Besides exposing Iran’s plan and know-how for a “cold test” of key components for a nuclear bomb, the archives also shed light on the authorized mandate for the “development of a nuclear explosive device.” When the Iranian nuclear deal was signed, the Obama administration had intelligence about  Iran’s nuclear program but did not have access to the vast information that the Biden government has access to now. Also, Tehran has adopted a public and gradual approach in violating its obligations stipulated under the nuclear deal not only to expand its bargaining power but also to continuously  advance its nuclear proficiency.

In addition to producing uranium metal, Iran’s other consequential violation of the  nuclear deal has been its installation of  dozens of more sophisticated centrifuges. This means that Iran is capable of enriching uranium 10 times faster than the permitted first-generation IR-1 centrifuges.

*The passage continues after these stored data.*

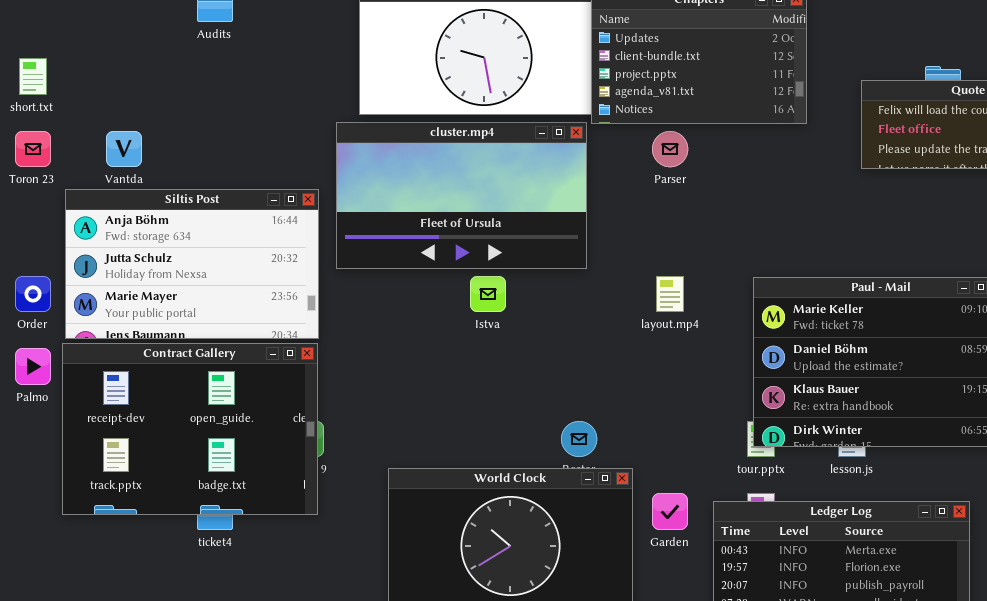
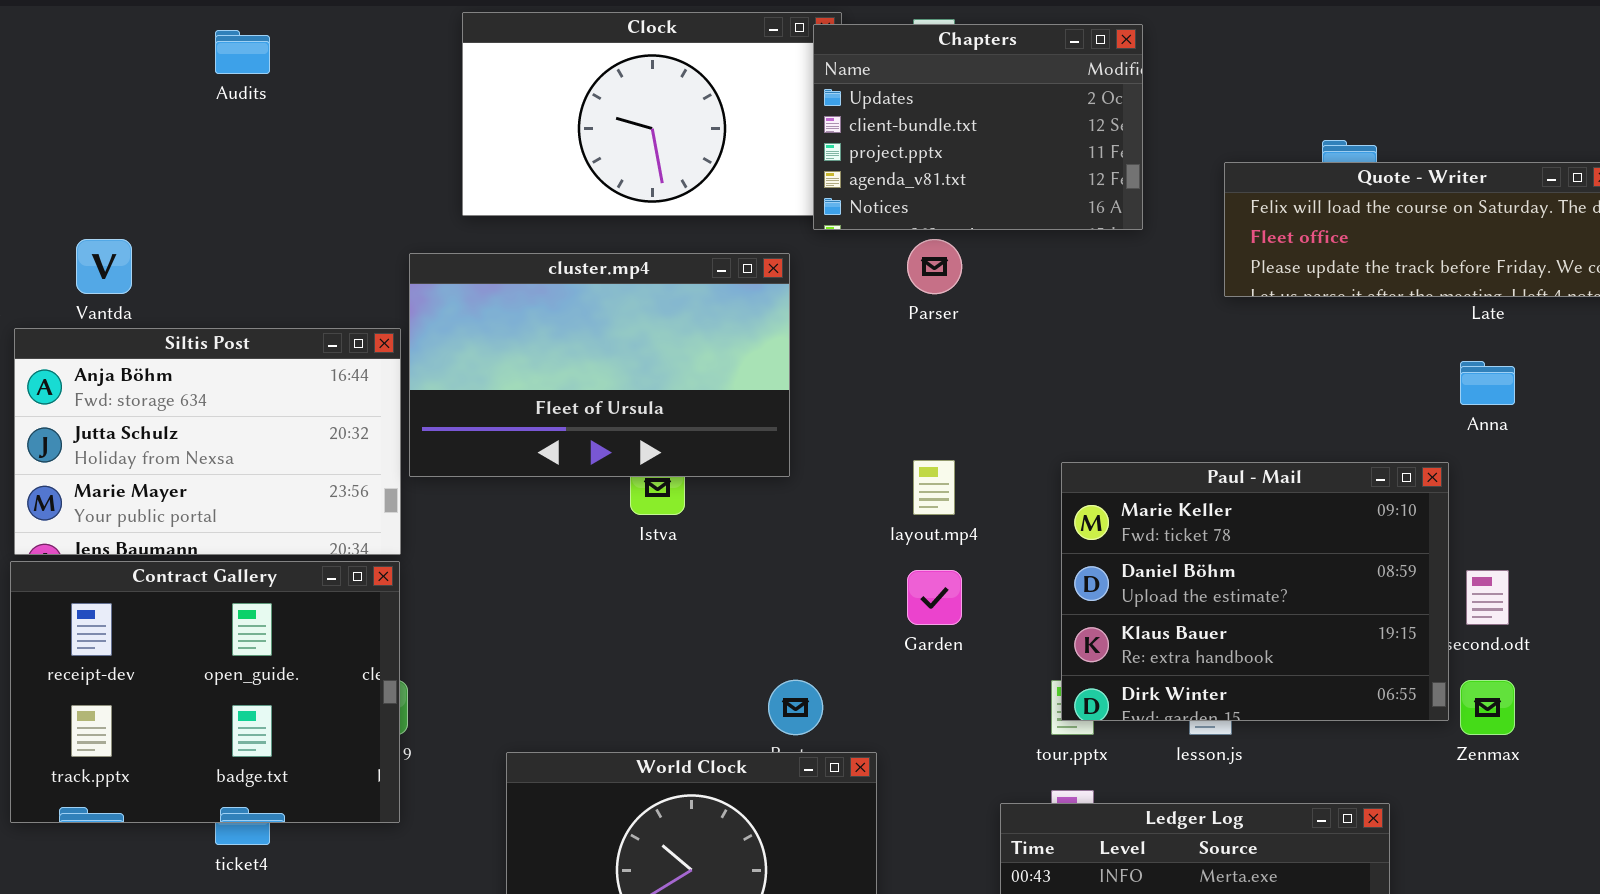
cluster.mp4: [336,122,587,269] -> [409,253,790,477], moved
Garden: [652,493,688,530] -> [907,570,962,625], moved

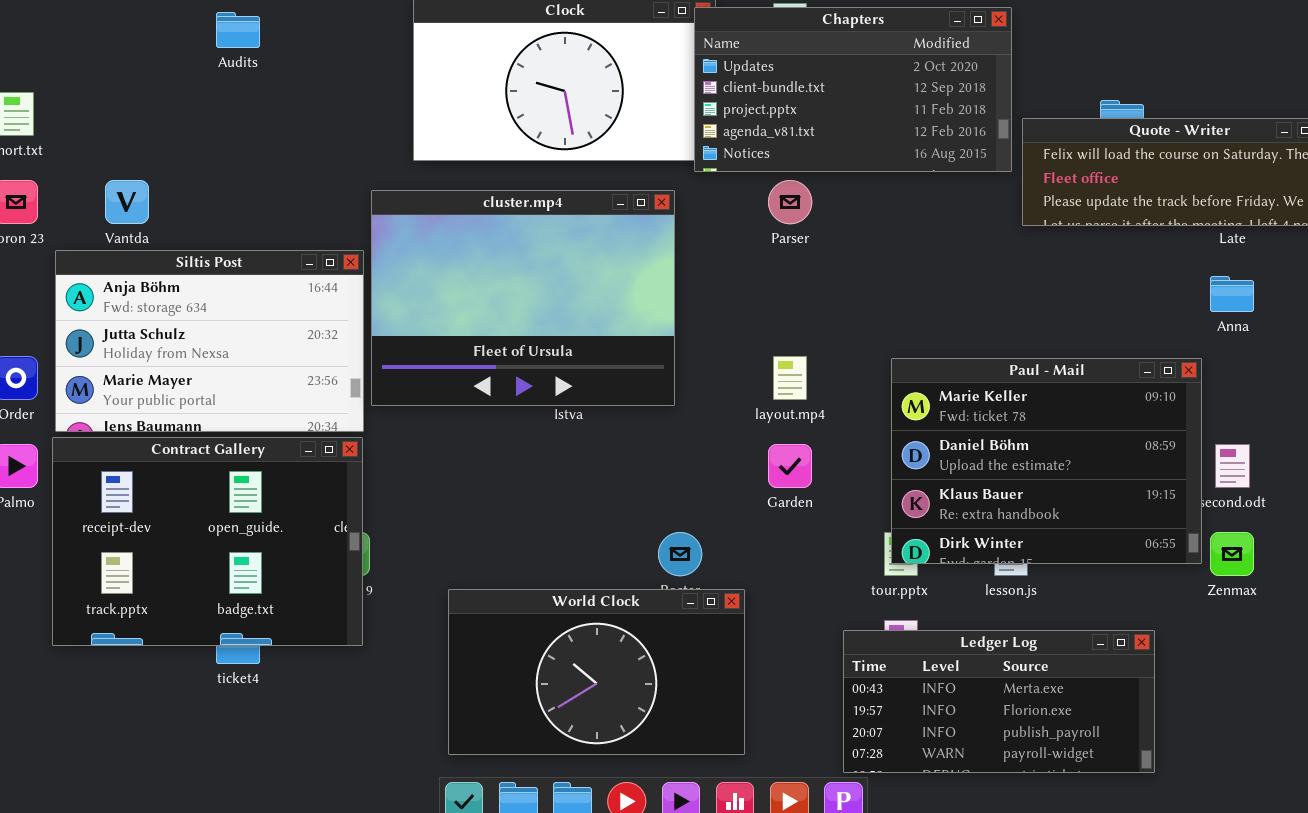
Chapters: [813,24,1143,230] -> [694,7,1012,172], resized
cluster.mp4: [409,253,790,477] -> [371,190,675,406], resized

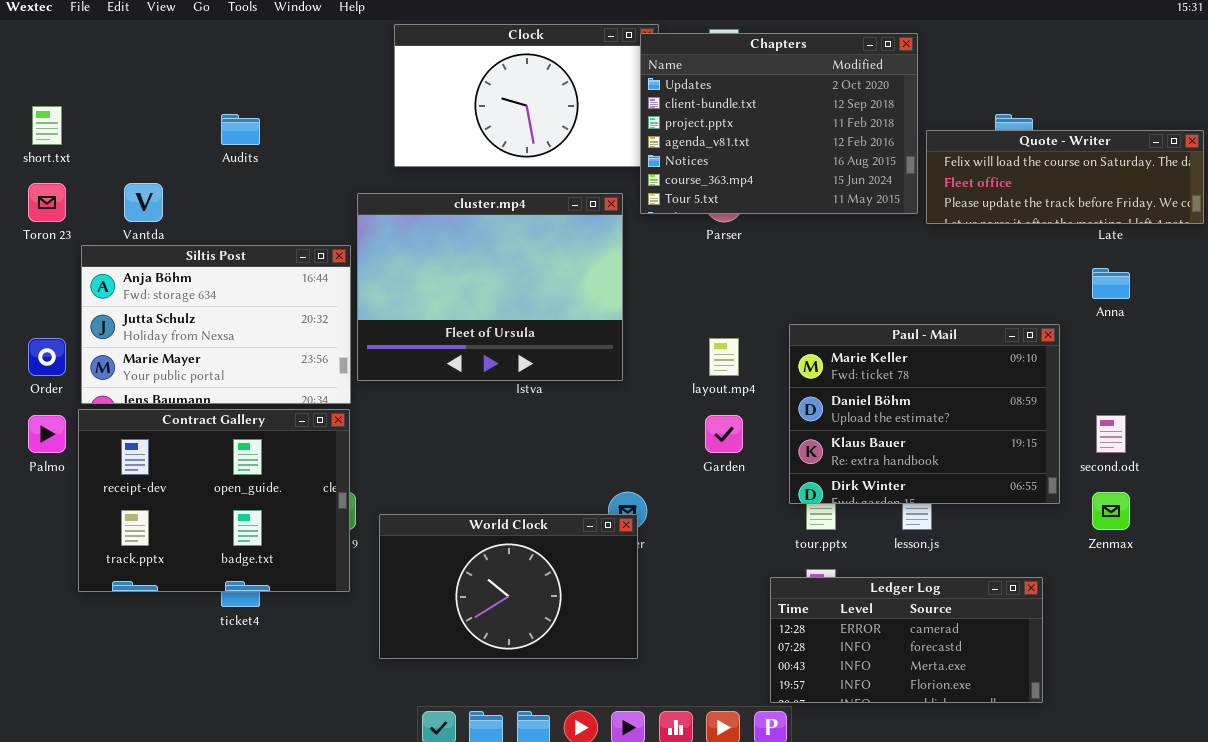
Chapters: [694,7,1012,172] -> [640,33,918,214], resized
Audits: [216,12,260,48] -> [221,114,260,145], moved
Paul - Mail: [891,358,1202,564] -> [789,324,1060,504], moved
World Clock: [448,589,745,755] -> [379,514,638,659], moved
Ledger Log: [843,630,1155,773] -> [770,577,1043,703], scrolled up 2 rows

Iran’s leap in uranium enrichment is not just qualitative but also quantitative as the nuclear deal limited Iran to installing only 5,060 first-generation IR-1 centrifuges. Ali Akbar Salehi, the head of Iran’s Atomic Energy Organization (AEO), claims that the country is working on developing centrifuges 50 times faster than the first-generation IR-1 centrifuges.

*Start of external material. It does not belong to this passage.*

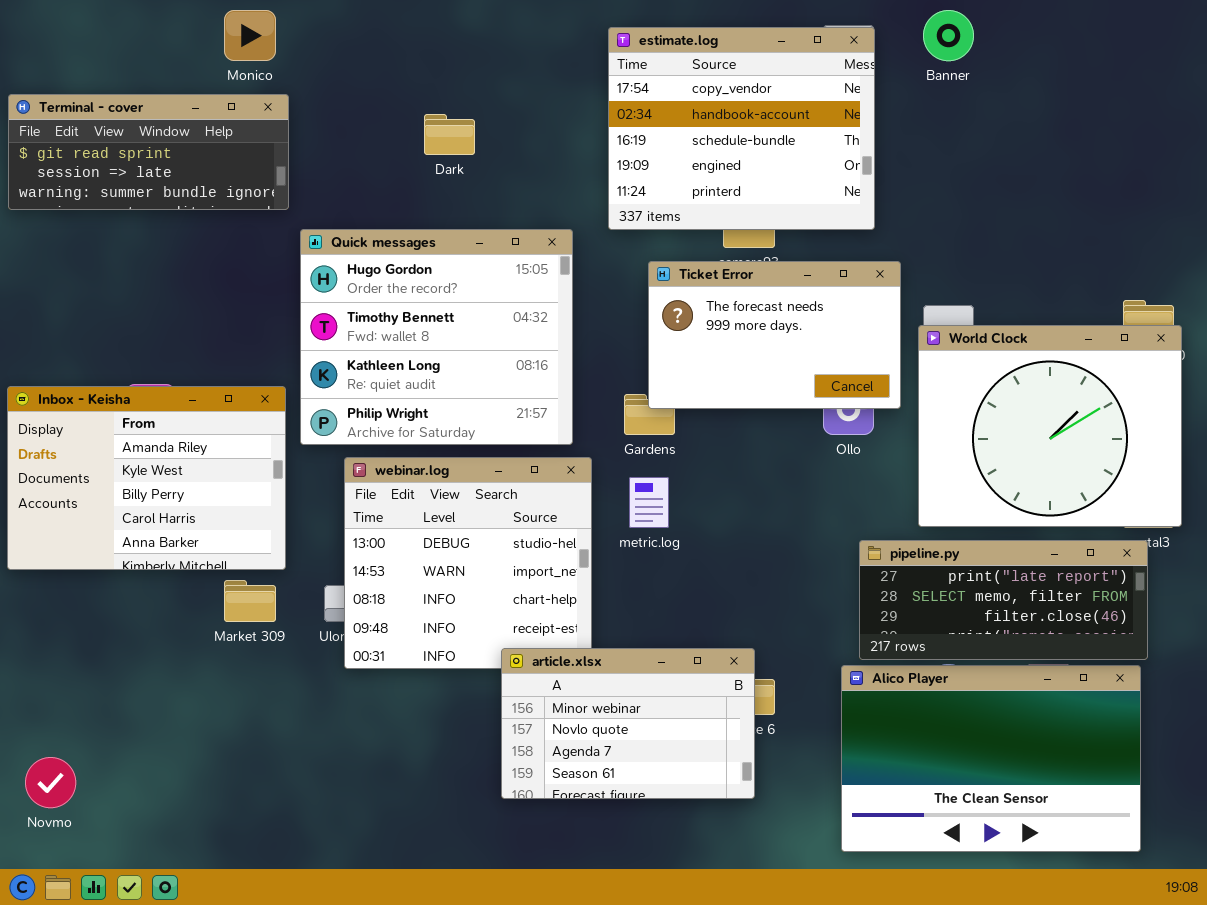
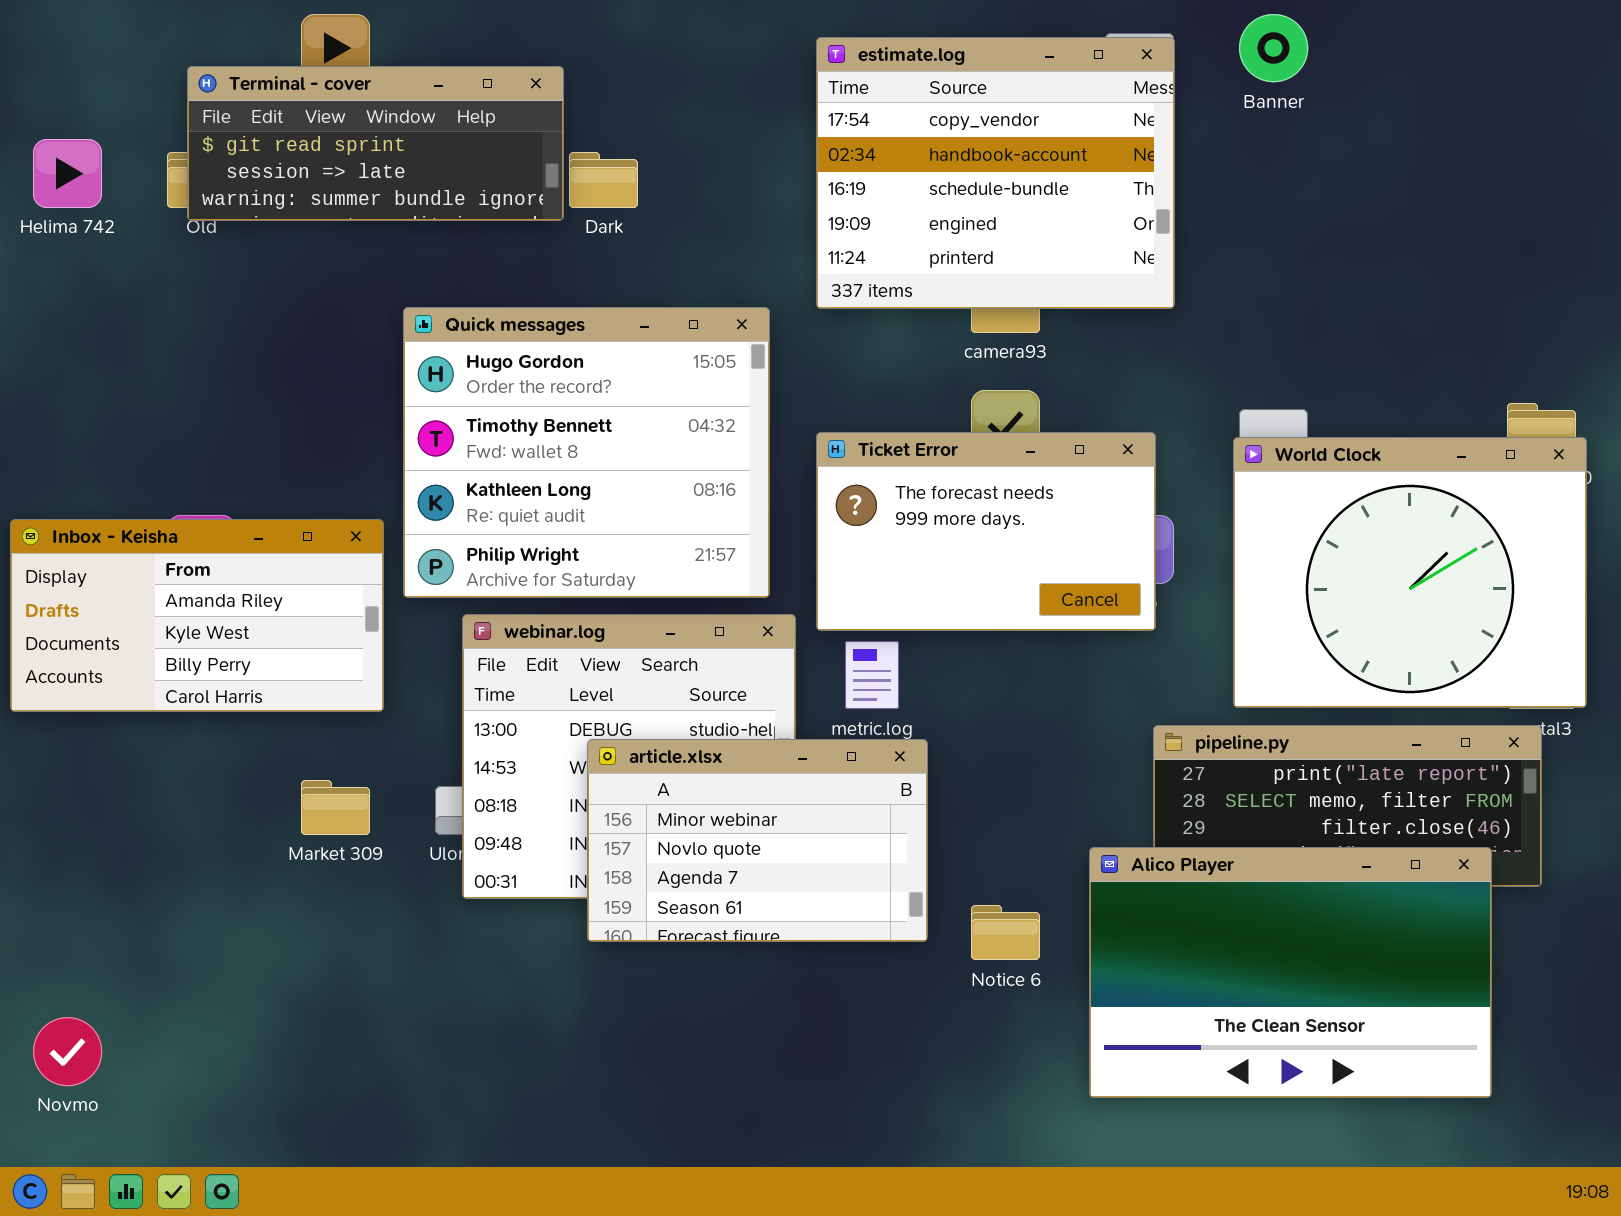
Terminal - cover: [8,94,289,210] -> [187,66,564,221], moved
Ticket Error: [648,261,901,409] -> [816,432,1156,631], moved
Inbox - Keisha: [7,386,286,570] -> [10,519,384,712], resized
article.xlsx: [501,648,755,799] -> [587,739,928,942], moved
Alico Player: [841,665,1141,852] -> [1089,847,1492,1098], moved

By February when Tehran started enriching uranium beyond 60 percent, its stockpiles of HEU at 20 percent enrichment weighed around 3,000 kilograms against the permissible mass of 202.8 kilograms at 3.67 percent enrichment agreed under the nuclear deal.  It remains anybody’s guess as to how much HEU Iran has stockpiled as of June at above 60 percent enrichment. In the shadows lurks the question of unknown-unknown nuclear sites Tehran might be operating.

It seems quite unlikely that the US administration  and  other world powers will change their approach toward reviving the nuclear deal after Raisi’s inauguration. The general consensus remains that the nuclear talks, Iran’s ballistic missile program and its activities and sponsorship of proxies across the  Middle East are in the purview of the supreme leader’s office.

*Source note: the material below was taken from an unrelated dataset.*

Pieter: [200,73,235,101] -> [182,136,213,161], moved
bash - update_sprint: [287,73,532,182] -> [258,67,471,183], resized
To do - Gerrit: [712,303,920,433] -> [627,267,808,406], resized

Frustration in the region  continues to mount against the likely revival of the nuclear deal  in its existing state. While the Arab states have been lobbying  global powers, Israel has been resorting to sabotage operations to obstruct Iran’s quick pace towards nuclear capability by targeting its scientists as well as its nuclear sites. 

The latest in Israel’s string of operations appears to be a botched or failed attack against a building belonging to Iran’s AEO in Tehran. If Washington continues to press for the revival of the nuclear deal without taking a broader and closer view of the situation in Iran, multi-pronged Israeli sabotage attacks are likely to intensify. On June 19, Bushehr nuclear power plant was temporarily shut down for a “technical overhaul.” The IAEA-compliant 1,000-megawatt reactor went offline under mysterious circumstances and no date has been given for the overhaul to be completed and for the energy source to be  online again.

The nuclear talks will resume at some point in August, but the pace will be lukewarm even though Abbas Araghchi might continue his role as Iran’s  key negotiator.  Iran’s Ministry of Foreign Affairs  has, meanwhile, confirmed the formation of an “adaptation committee” whose mandate is to review  the text of a possible nuclear deal for consideration by the supreme leader.

Iran desperately wants to return to the nuclear deal  and for the sanctions to be lifted  but Raisi  will not be offering concessions. Hence, the stalemate will continue against the will of the Biden administration. What has become more obvious now is Tehran’s inflexibility regarding  its ballistic missile and space program.